- [Data provided]

------------------------------------------------------------

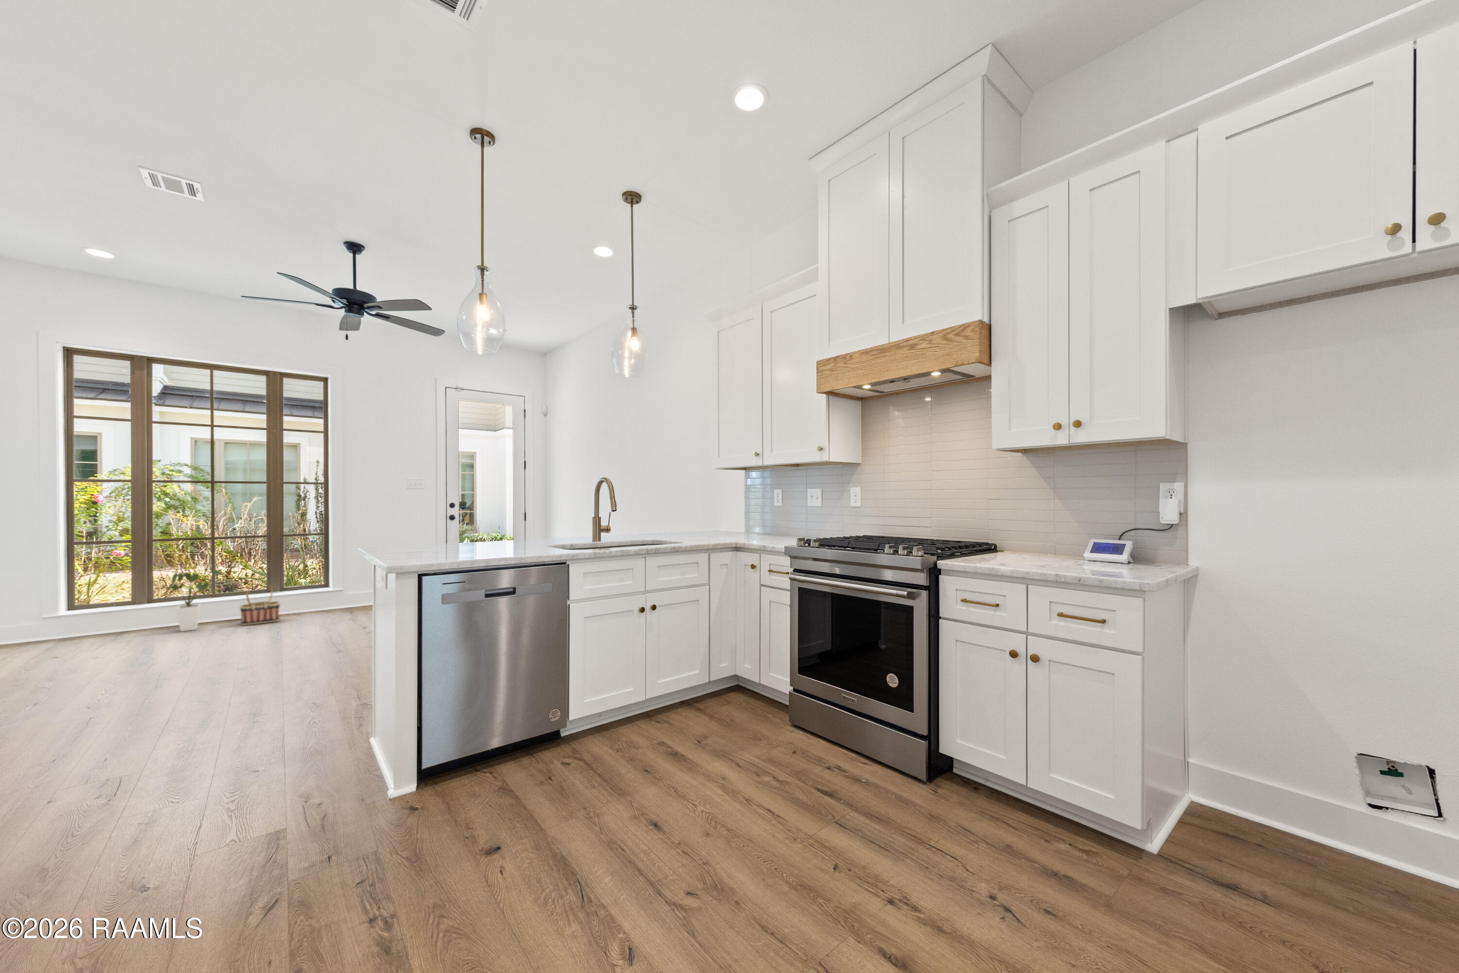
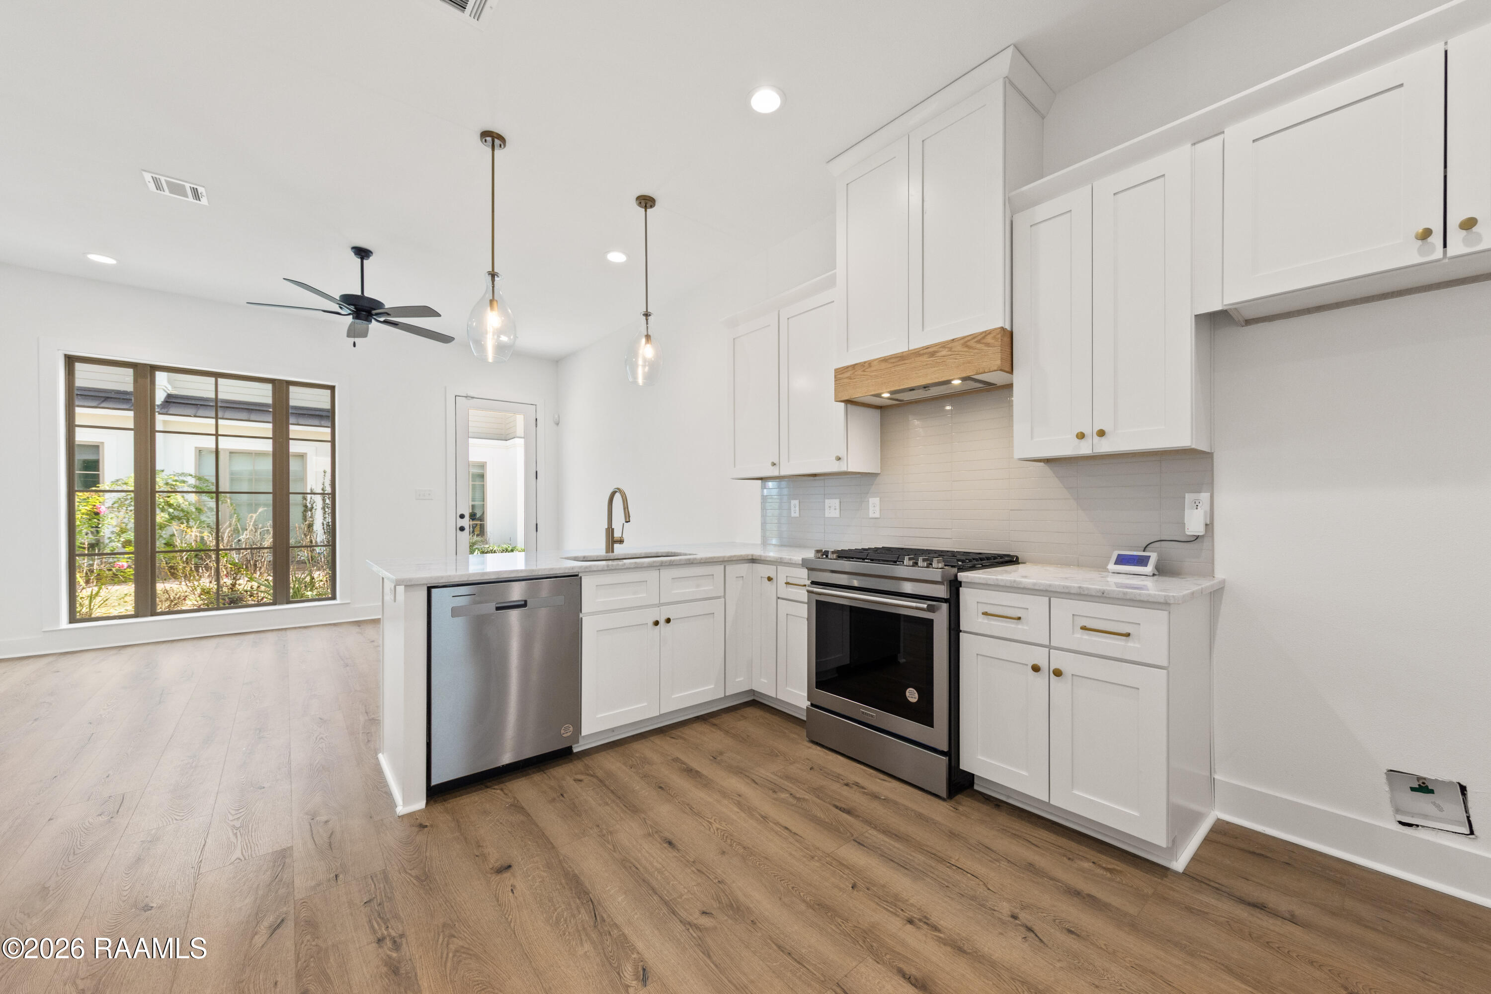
- basket [239,580,280,626]
- house plant [167,567,224,632]
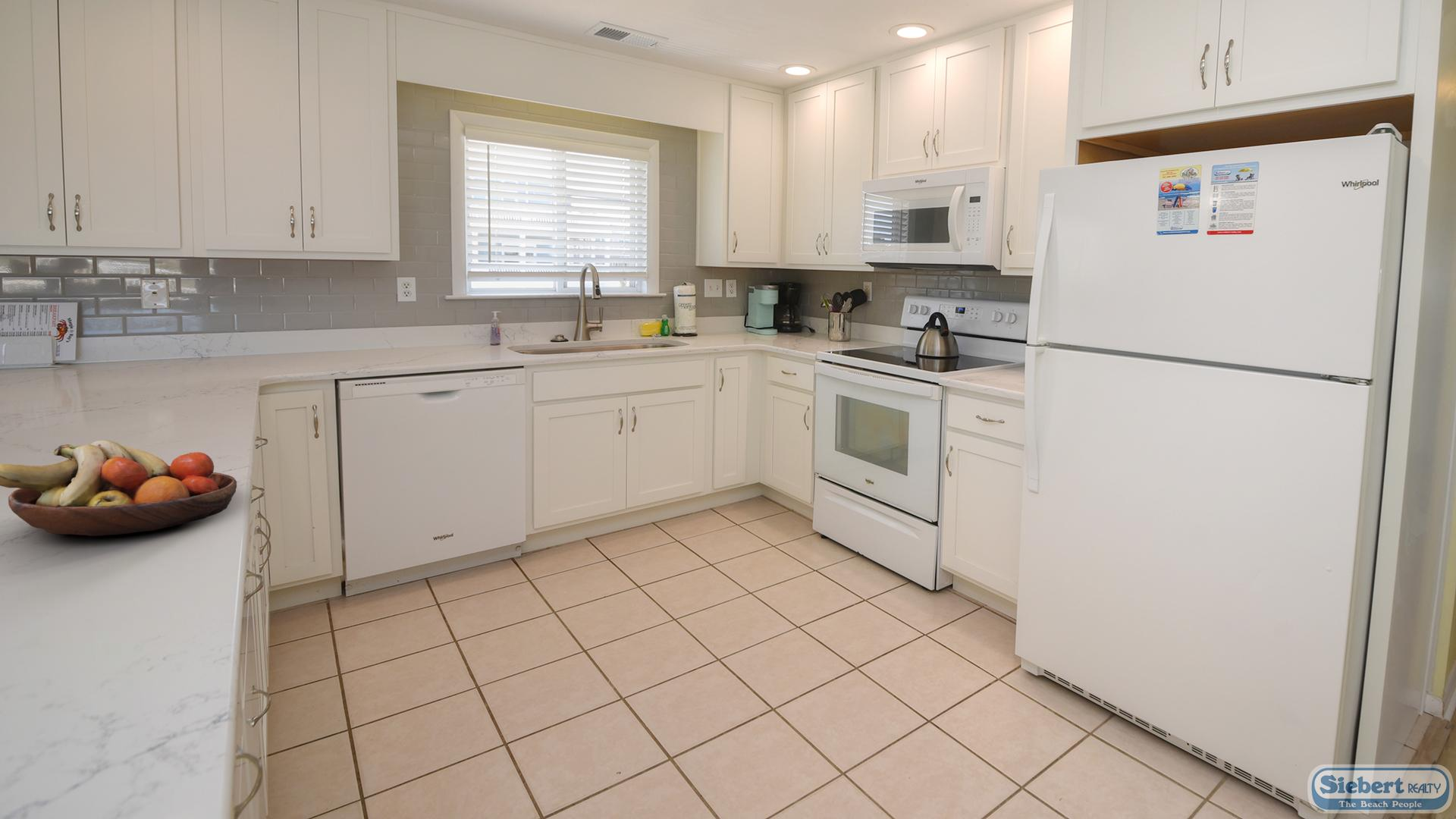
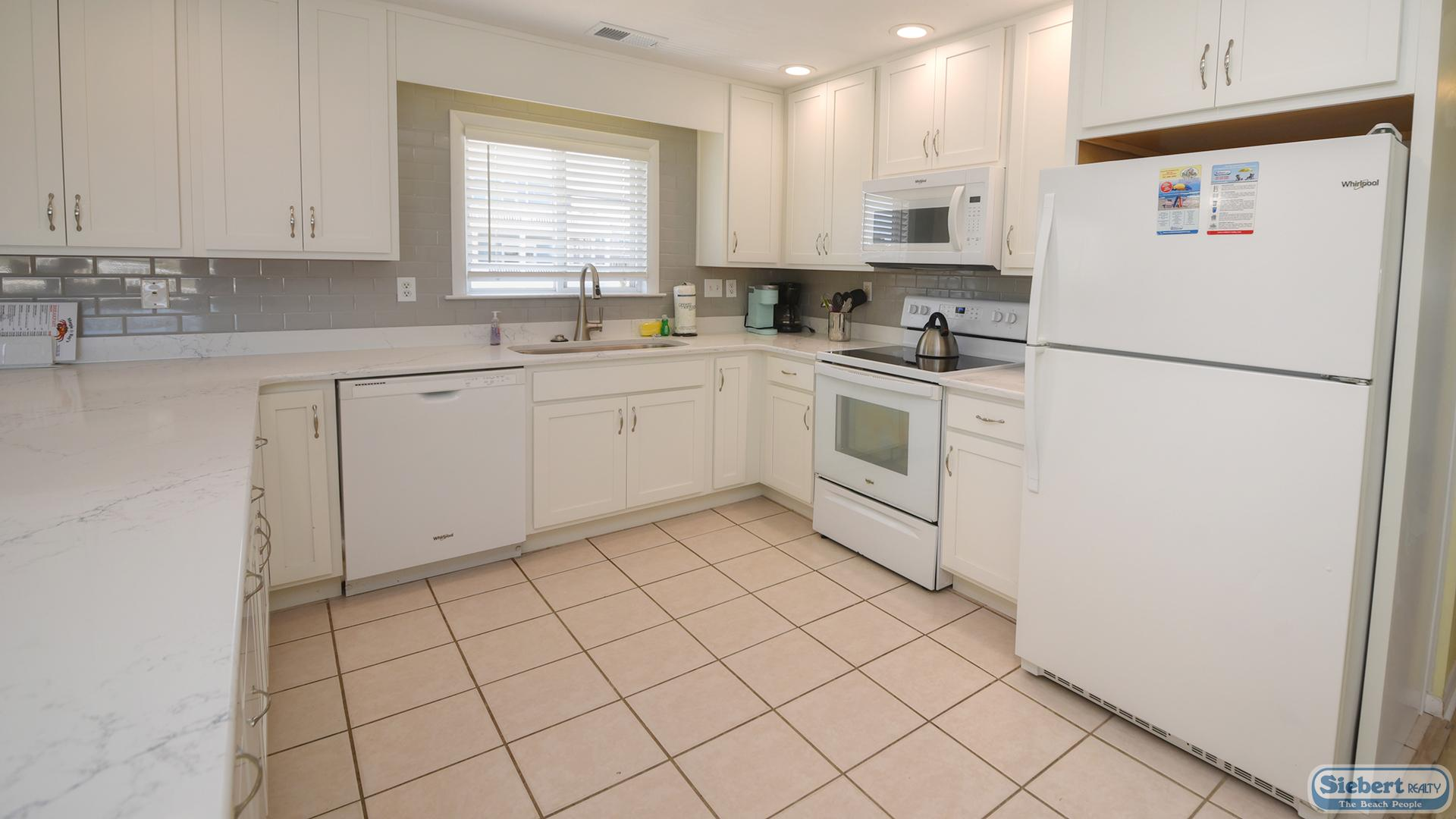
- fruit bowl [0,439,237,537]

------------------------------------------------------------

- [Assigned task]
Write the lines above out again exactly, without any of their pictures.

- [Output of the exercise]
- basket [239,580,280,626]
- house plant [167,567,224,632]
- fruit bowl [0,439,237,537]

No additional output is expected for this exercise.